A few days ago, I saw the following post at 11points that, in a quasi-scientific way, calculated the average weight displayed on scales at Bed, Bath, and Beyond. (134.6 pounds.) The author even surmised what might goes into the decision of what scale companies think about when they’re choosing a weight for display. (Aspirational but not impossible, low enough not to insult people who are light but not low enough to appear to be promoting unhealthy weights.) It’s at least an amusing rumination on obsession over weight.
It’s pretty widely argued that obsessing about weight isn’t the right approach to fitness: weight is at best an imperfect health measurement, and obsessing about it doesn’t really help anyhow.
Which, naturally, is advice that I ignore. I weigh myself every day, and think about the number way more often than that.
But it works for me. Why?
First, even though weight isn’t a perfect measurement, there’s really no way to dispute that I would be healthier and fitter if I weighed less. So while I’m not sure what the “right” weight for me would be, there’s not really any doubt that at this point lower would be better.
Second, obsessing about weight as much as I do helps me to not obsess as much as I could. I’ve heard the advice that you should either weigh yourself once a week or not at all. I’ve tried the former, and it was terrible—the few days before a weigh-in I’d be in a total panic about it. By weighing myself daily, I’m able to relax about it, at least a bit.
One thing about a weight reading is that it’s a single data point. Single data points are inherently dubious—my weight can vary several pounds day-to-day, depending on if I’ve had a lot or a little to eat, or had a recent massive poo, or if the scale shifts to a slightly different position, or a whole lot of other factors that don’t have a lot to do with anything actual. Measuring weight every day at least helps to address that: it smooths out unusual factors, and it helps to remind me that some variations are due to those unusual factors.
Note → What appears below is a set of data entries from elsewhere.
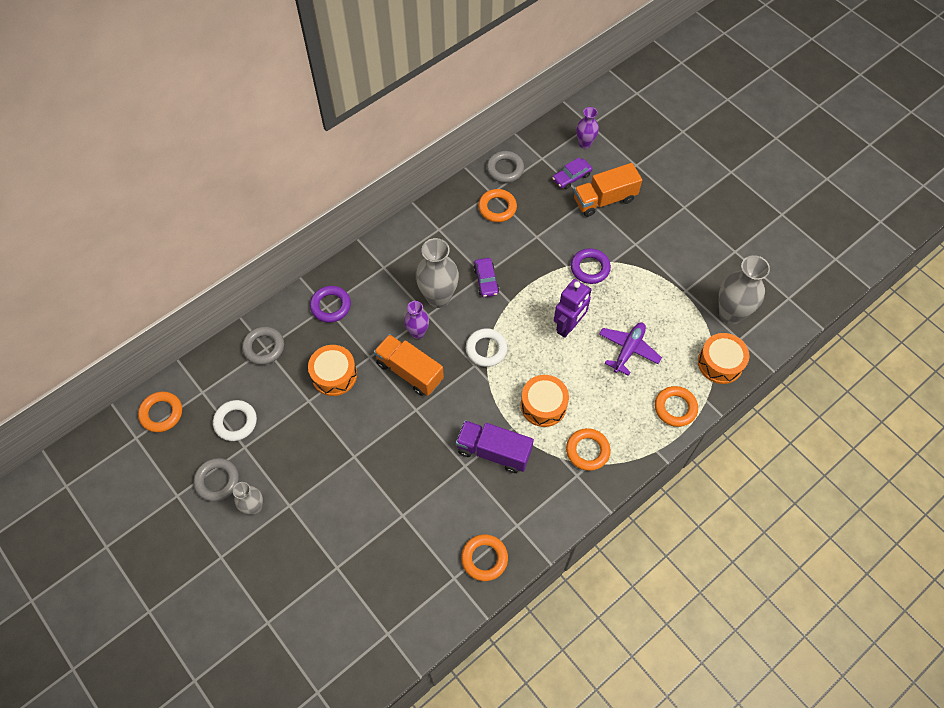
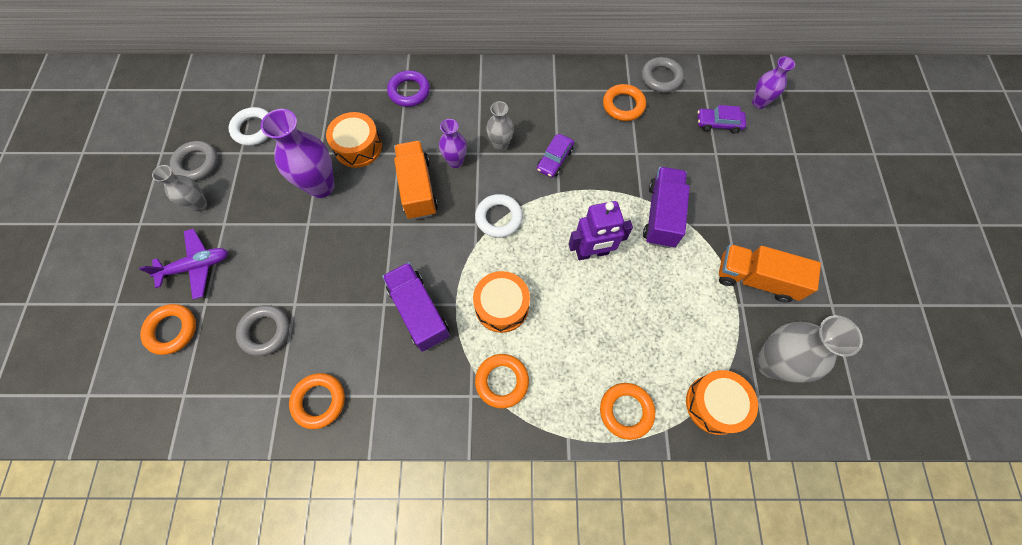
camera: 40 degrees right, 5 degrees up
(161, 413) = (214, 84): orange ring -> orange ring (172, 330)
(264, 347) = (329, 88): grey ring -> grey ring (265, 331)
(336, 423) = (321, 186): none -> purple vase
(438, 297) = (500, 145): grey vase -> grey vase, size x0.58
(590, 268) = (661, 215): purple ring -> purple truck
(604, 199) = (733, 164): orange truck -> orange truck (755, 279)
(628, 350) = (630, 317): purple plane -> purple plane (196, 266)

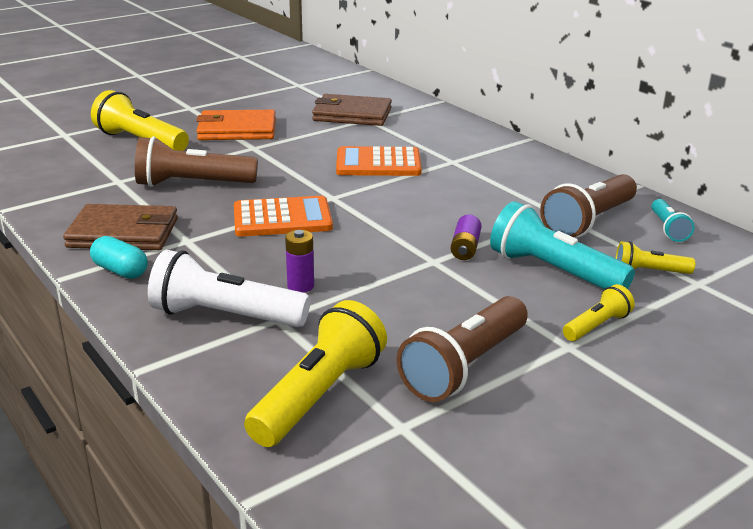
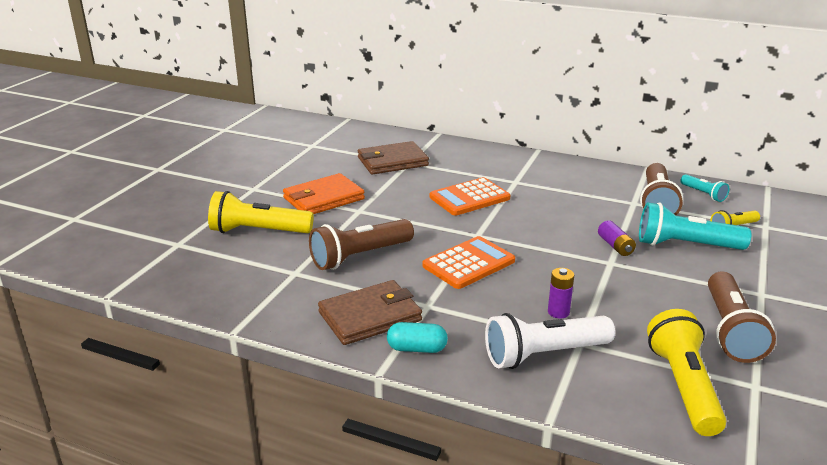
camera: 30 degrees left, 0 degrees up
(596, 325) = (756, 274): yellow flashlight -> none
I use 7-day and 30-day averages to further blunt the impact of weird variations. It’s still not perfect—whether the average goes up or down is really only based on comparing two data points, either 7 or 30 days apart, but the time helps to reduce the likelihood that weirdness will outweigh actual caloric intake and output in the weight.
In short, weighing myself every day helps me to keep weight in proper perspective—as one useful but imperfect measure of health and fitness that needs to be supplemented by other measures. I have no idea whether it’s right for other people or not, but it works for me.